JUNE 22, 2026 — AUGUST 13, 2026
HISTORY207E

Details:

Time: No Topic - No Type
Units: 3
Class Number: 11477
Interest Area: Social Sciences and Humanities
Population: High School, Undergraduate, Graduate
Interest Area: Social Sciences and Humanities
Course Format & Length: In Person, 8 Weeks
Cross Listing: -
Grading Basis: Letter or Credit/No Credit

Description:

What did the "world" mean before the modern age, and who got to imagine it? This course explores how people across empires - from the Ottoman and Mughal courts to Iberian colonies, African kingdoms, and Chinese and Japanese polities - envisioned and represented the globe between 1400 and 1800. We will examine how exploration, conquest, trade, and migration connected distant societies and how those encounters inspired new ways of seeing and mapping the world.
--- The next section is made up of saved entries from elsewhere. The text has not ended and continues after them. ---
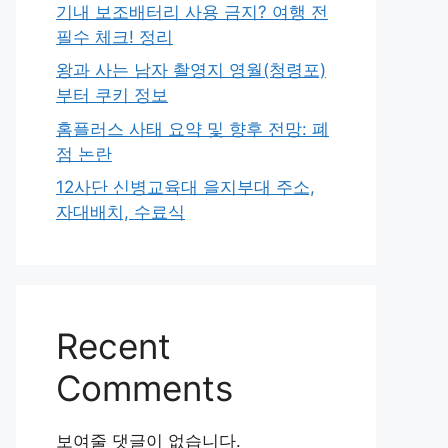
기내 보조배터리 사용 금지? 여행 전
필수 체크! 정리
왕과 사는 남자 촬영지 영월(청령포)
부터 쿠키 정보
홈플러스 사태 요약 및 향후 전망: 폐
점 논란
12사단 신병교육대 을지부대 주소,
자대배치, 수료식
Recent
Comments
보여줄 댓글이 없습니다.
Rather than treating globalization as a modern or Western invention, we will trace its deeper roots in the early modern era, a time when goods, ideas, and beliefs moved faster and farther than ever before. Through travel accounts, maps, cosmologies, artworks, and literary texts, we will compare how different cultures understood the planet and their place within it. Along the way, we will also explore how these connections brought about colonization, displacement, disease, and environmental change, as well as creativity, adaptation, and resistance.